I don’t understand this idea that you need to be constantly validated by those around you. It’s such a foreign concept to me. I do not understand what, if anything, it could possibly add to my life. Maybe I’m broken in the sense that I grew up lesbian in a world where that’s not something that comes with validation. No one will ever bounce homosexuality back at you as a positive. You come to terms with it on your own and you find pride in it on your own. But even if I had grown up straight I don’t think I’d understand. I am who I am. There is no validation that will in any way enrich my identity. It just doesn’t work that way. My identity is mine, it’s my own little world that will be affected by those around me, but ultimately it will always stand on its own two legs. Because I am not who others see me as, I am me. Even when others aren’t around me I still exist. I’m not a self-fulfilling prophecy, I am an independent person. Everything around that is superfluous. Sure it has an effect. But it’s still not synonymous. Validation does not make identity or in any way fortify it.
I do want to be appreciated, though. I think that’s a human need, to some extent. To be appreciate and to feel like you make a difference.
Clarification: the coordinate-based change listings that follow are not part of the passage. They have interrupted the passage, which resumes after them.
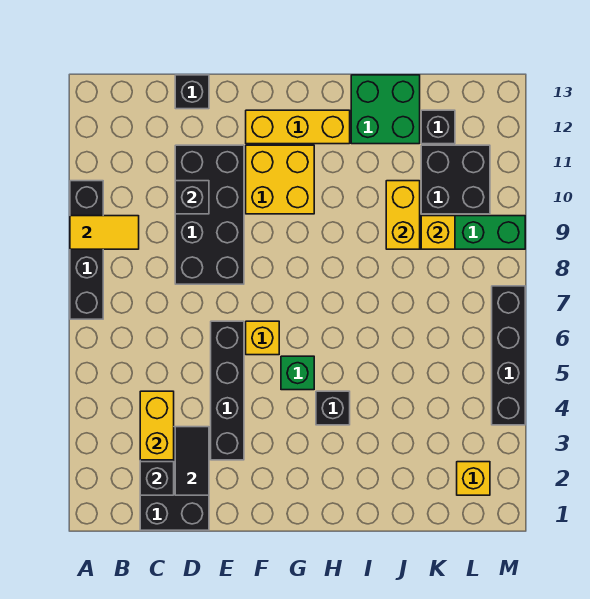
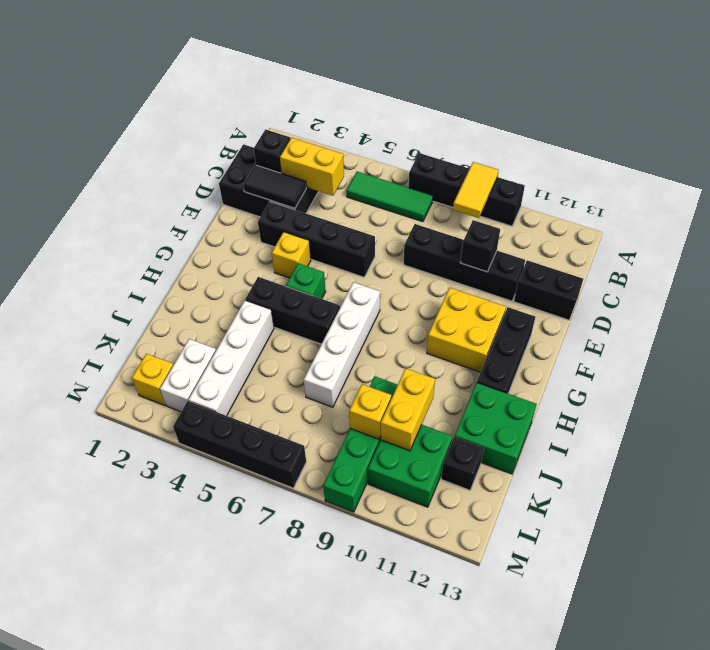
none -> green 1x3 tile [346,171,433,222]
black 2x4 brick [175,145,244,284] -> black 1x4 brick [404,224,525,301]
black 1x1 brick [175,75,209,109] -> black 1x2 brick [514,260,583,320]
yellow 1x1 brick [246,321,279,355] -> yellow 1x1 brick moved to [272,232,311,278]
yellow 1x3 brick [246,110,350,144] -> black 1x3 brick [477,307,535,393]
none -> white 1x4 brick [304,282,380,407]
black 1x1 brick [316,391,350,425] -> black 1x3 brick [245,277,340,344]
none -> white 1x4 brick [188,300,274,416]
yellow 1x2 brick [386,181,420,249] -> yellow 1x2 brick turned to [381,368,435,451]
none -> white 1x2 brick [160,339,216,412]
black 2x2 brick [421,145,490,214] -> green 2x2 brick [368,425,453,507]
But I’ve never wanted to be appreciated for who I am, I want to be appreciated for what I do. And maybe that’s why I do not understand validation especially as it appears in gender theory currently. Because validation seems to be the one current running through most of that ideology, based on the static self of the individual and not on the individual’s actions and/or behaviour. It’s a dead sort of validation of your body as an object and not of you as an agent with a will. I don’t know, to me that feels fundamentally wrong. I am flesh, but flesh is nothing, there’s nothing to validate, it’s just a physical reality. But to receive appreciation for the actions you perform with this lump of bio matter on the other hand — that’s, that feels good. And not just good, it feels empowering.
I don’t know, I just feel like actions should speak louder than matter. I feel we should be more than objects. Judged on and appreciated for our actions, as opposed to the abstract validation of a sense of self.